#### [QUESTIONS ON THE MATERIAL]
**a)** Answer these from the opinion piece on the MQM, one line each:
(i) What date does the piece carry?
(ii) Who, according to the writer, nurtured the party and used it to perpetuate unconstitutional regimes?
(iii) From which city did Altaf Hussain self-style the party?
**b)** Write the next few paragraphs of the opinion piece on the MQM, picking up after its final sentence.

#### [EXTRACT PROVIDED]
Tough times for the MQM


August 26, 2016

One is enraged when people’s statements and behaviours exude hypocrisy. The debate after Altaf Hussain’s insane tirade has attracted a plethora of statements.

What intrigues me is when one congratulates the people of Karachi for shrugging off the fear of Altaf Hussain and his MQM, and not allowing themselves to be held hostage to any provocation. No one asks, perhaps for extremely difficult reasons, who allowed MQM to become what it is today.

It was my beloved state and its institutions that not only nurtured the party but also used it to perpetuate their unconstitutional regimes. From businessmen to the media, everyone has been subservient to the MQM. No one could dare question its actions. And the ones who did were dealt with accordingly. The question arises: what has changed for the MQM now? Why is it not the same MQM that it once was?

As they say, politics is a ruthless game and demands continuous improvisation at every stage, be it of any nature. No political party, regional or national, can afford to lose its highly sellable commodity. If it does then the damage has no limits. This is precisely what has happened to the MQM over the last few years.

First, its militant side, which it used to establish its political might, has not only been challenged but has also been neutralised to a significant extent. Second, its established political side has been marginalised. Altaf Hussain, who self-styled this party from London, has virtually gone insane now.

#### [DATA FOR ANALYSIS]
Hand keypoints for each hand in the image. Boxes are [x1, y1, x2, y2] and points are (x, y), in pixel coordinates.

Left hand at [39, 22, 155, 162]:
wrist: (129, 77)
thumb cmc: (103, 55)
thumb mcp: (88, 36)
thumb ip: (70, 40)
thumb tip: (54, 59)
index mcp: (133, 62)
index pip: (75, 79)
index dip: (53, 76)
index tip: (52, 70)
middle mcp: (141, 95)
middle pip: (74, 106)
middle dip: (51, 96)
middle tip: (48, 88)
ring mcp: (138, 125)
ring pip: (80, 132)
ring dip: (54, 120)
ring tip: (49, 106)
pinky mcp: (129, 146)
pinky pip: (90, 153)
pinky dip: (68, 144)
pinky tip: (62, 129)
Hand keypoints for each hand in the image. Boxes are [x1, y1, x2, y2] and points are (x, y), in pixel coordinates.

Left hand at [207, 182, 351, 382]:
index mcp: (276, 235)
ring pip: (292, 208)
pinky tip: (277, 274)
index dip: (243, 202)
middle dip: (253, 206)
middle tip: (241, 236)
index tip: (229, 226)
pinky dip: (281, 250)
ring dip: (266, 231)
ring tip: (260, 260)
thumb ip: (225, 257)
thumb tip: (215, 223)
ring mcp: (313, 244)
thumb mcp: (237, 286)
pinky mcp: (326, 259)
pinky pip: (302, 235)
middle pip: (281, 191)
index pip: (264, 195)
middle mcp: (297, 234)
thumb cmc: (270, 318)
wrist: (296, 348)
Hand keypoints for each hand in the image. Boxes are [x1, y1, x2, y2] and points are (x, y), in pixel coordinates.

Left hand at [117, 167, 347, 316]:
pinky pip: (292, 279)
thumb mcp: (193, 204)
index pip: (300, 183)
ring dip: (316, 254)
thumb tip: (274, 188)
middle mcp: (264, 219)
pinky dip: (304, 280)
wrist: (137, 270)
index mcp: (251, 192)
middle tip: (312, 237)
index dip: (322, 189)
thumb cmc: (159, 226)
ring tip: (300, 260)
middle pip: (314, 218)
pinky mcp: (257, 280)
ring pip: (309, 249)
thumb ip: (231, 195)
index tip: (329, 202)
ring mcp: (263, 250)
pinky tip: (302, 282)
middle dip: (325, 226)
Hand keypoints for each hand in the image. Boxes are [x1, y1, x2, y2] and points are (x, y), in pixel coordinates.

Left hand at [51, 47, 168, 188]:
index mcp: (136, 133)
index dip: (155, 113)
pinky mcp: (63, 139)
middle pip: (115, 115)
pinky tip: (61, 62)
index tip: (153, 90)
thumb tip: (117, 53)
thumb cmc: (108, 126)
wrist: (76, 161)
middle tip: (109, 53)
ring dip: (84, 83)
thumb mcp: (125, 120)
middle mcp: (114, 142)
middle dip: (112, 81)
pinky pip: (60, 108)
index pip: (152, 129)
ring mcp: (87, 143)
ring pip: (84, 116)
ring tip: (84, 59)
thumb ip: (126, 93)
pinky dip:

#### [ACTIVITY ANSWERS]
**a)**
(i) August 26, 2016
(ii) The writer's "beloved state and its institutions"
(iii) London

**b)**
Seeing the impending end to his gruesome ethnic militancy, Altaf Hussain has stooped to incendiary language and personal insults. If one takes into account the happenings of the last three days then it is all thumbs down for the MQM for the moment.

The way forward for the party is going to be a complicated equation. The recent act of distancing the MQM from Altaf Hussain has hardly impressed anyone. The leadership in Karachi has an uphill task at hand. They not only have to maintain the trust of their voter but also have to woo back acceptance by the military establishment, the Rangers in particular.

The first task seems a little less difficult whereas the later will not be easy at all. Pakistan’s military is not ready to accept Altaf Hussain’s MQM. At the same time, Dr Farooq Sattar and his friends cannot afford to disown Altaf Hussain as their electoral strength lies with Brand Altaf. As long as this brand is connected to the MQM, finding acceptance from the brass will be next to impossible. The situation is going to murkier for the MQM and for the people of Karachi.

This is because Altaf Hussain, whose physical and mental health is questionable, can make some desperate and suicidal moves by reinvigorating a new wave of violence in Karachi. Altaf Hussain and his militant side may have been hit hard but they certainly have the capacity to hit back.

The Rangers and their strategists, who have done a splendid job in restoring peace in Karachi to a large extent, may have to think through this situation with a cool head. It is undeniable fact that the MQM does have its support base in Karachi which is based on loyal voters.

The Rangers and the military should allow the MQM’s Karachi leadership to work and function like a political party. Similarly, the MQM needs to come out clean and not only disapprove the verbal assaults of Altaf Hussain but also condemn him for doing so.

Any disproportional excess from either side could cost Karachi its hard-earned peace and stability.

The writer works for Geo News.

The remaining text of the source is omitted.